Records from a collection:
────

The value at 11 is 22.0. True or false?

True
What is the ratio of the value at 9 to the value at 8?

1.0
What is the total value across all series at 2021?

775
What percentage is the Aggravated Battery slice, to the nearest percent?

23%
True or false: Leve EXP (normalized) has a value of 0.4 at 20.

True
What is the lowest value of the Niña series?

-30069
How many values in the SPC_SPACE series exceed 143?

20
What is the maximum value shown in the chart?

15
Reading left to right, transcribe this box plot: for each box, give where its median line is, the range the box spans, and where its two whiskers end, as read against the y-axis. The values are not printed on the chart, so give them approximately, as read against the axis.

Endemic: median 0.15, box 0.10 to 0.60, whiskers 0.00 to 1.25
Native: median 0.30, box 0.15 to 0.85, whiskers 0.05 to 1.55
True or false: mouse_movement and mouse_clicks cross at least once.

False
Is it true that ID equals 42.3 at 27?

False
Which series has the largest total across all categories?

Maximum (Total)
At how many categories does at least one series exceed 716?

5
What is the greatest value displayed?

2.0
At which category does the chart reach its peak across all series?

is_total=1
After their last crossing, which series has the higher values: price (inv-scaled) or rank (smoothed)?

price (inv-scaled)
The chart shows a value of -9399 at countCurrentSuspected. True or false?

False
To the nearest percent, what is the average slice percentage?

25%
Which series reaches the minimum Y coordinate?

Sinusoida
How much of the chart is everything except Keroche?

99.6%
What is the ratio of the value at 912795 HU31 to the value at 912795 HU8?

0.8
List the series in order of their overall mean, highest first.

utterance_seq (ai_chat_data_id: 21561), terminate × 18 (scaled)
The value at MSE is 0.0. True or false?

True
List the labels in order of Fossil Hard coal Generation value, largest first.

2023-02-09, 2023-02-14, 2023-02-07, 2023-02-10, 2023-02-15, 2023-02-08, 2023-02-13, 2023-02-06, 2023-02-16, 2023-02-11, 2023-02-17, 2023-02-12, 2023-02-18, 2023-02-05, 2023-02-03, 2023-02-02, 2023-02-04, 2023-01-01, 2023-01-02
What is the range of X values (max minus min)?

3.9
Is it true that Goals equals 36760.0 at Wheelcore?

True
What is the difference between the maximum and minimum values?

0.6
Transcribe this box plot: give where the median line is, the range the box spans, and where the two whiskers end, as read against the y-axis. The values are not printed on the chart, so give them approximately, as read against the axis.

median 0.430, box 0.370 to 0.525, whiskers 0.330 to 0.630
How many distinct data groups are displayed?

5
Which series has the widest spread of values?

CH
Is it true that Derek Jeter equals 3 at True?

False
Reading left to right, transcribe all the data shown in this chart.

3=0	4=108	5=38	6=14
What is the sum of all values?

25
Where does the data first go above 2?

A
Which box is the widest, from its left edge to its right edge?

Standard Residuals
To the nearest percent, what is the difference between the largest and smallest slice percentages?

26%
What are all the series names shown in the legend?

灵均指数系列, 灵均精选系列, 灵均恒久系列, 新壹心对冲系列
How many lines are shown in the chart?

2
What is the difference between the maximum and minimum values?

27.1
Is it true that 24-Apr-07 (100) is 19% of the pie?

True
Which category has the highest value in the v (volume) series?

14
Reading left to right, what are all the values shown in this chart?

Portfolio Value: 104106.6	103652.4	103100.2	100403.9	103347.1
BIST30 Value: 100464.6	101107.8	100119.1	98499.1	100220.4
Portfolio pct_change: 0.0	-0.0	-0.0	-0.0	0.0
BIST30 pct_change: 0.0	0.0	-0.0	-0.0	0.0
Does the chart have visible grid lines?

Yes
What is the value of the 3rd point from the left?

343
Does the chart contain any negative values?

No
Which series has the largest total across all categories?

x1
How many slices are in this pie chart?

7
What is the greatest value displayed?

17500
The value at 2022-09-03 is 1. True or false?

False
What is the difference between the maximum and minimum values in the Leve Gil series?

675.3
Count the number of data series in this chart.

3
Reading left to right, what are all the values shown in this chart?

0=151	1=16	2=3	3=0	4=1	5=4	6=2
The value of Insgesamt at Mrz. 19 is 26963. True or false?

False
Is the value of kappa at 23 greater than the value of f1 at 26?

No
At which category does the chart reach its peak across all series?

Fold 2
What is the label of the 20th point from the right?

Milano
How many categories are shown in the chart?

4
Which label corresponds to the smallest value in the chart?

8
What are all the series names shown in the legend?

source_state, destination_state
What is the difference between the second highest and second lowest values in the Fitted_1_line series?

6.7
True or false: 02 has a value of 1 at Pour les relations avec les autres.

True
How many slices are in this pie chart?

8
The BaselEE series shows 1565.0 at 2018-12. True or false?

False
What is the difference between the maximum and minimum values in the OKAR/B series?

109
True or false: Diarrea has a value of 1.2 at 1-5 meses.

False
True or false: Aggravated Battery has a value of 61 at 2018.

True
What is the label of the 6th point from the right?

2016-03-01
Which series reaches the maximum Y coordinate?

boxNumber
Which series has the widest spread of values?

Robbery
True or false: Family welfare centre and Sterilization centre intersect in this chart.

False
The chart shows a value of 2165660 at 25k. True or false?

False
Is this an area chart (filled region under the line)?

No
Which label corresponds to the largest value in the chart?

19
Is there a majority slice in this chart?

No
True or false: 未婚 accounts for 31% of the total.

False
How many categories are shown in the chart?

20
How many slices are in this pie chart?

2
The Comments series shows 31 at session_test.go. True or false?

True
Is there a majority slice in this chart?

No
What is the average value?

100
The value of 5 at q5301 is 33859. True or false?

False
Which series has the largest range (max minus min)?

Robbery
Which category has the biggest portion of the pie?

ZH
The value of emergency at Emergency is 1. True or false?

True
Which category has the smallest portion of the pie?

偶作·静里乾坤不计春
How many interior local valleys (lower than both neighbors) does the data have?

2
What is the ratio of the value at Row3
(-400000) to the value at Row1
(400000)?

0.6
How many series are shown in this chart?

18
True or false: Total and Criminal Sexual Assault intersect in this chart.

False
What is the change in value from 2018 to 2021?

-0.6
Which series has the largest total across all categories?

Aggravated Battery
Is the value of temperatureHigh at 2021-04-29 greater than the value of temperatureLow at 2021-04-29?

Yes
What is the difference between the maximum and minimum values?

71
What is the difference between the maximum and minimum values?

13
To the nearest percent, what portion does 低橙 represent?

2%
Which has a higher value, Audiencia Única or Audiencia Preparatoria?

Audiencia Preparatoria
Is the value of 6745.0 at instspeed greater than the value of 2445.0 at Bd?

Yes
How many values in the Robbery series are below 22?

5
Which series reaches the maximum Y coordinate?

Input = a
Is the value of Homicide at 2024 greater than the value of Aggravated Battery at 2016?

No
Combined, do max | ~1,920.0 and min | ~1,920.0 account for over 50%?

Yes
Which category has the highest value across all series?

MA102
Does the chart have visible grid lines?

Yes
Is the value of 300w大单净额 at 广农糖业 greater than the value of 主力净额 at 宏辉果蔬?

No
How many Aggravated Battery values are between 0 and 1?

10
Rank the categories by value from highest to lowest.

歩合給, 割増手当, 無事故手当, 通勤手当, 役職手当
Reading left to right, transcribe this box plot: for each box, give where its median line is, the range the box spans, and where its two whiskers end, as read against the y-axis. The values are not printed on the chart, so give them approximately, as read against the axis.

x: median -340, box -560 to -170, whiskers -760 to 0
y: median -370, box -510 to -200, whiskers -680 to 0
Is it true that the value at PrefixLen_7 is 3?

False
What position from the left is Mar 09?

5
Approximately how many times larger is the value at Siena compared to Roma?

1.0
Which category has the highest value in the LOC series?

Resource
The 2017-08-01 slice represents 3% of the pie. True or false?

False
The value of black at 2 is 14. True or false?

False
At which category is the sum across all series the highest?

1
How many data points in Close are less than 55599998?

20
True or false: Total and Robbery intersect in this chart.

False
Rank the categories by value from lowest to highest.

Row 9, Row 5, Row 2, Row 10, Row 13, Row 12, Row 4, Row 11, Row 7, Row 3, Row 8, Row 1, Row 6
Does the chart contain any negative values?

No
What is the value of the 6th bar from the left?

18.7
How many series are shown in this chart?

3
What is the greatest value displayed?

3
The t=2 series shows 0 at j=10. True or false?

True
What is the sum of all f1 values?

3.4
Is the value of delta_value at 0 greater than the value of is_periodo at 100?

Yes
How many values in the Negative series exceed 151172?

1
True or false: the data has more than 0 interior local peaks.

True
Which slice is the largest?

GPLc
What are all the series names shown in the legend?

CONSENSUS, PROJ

────

Exercise brief: Filter the records above and copy every line that contains the word "intersect", matching case exactly.

Exercise result:
True or false: Family welfare centre and Sterilization centre intersect in this chart.
True or false: Total and Criminal Sexual Assault intersect in this chart.
True or false: Total and Robbery intersect in this chart.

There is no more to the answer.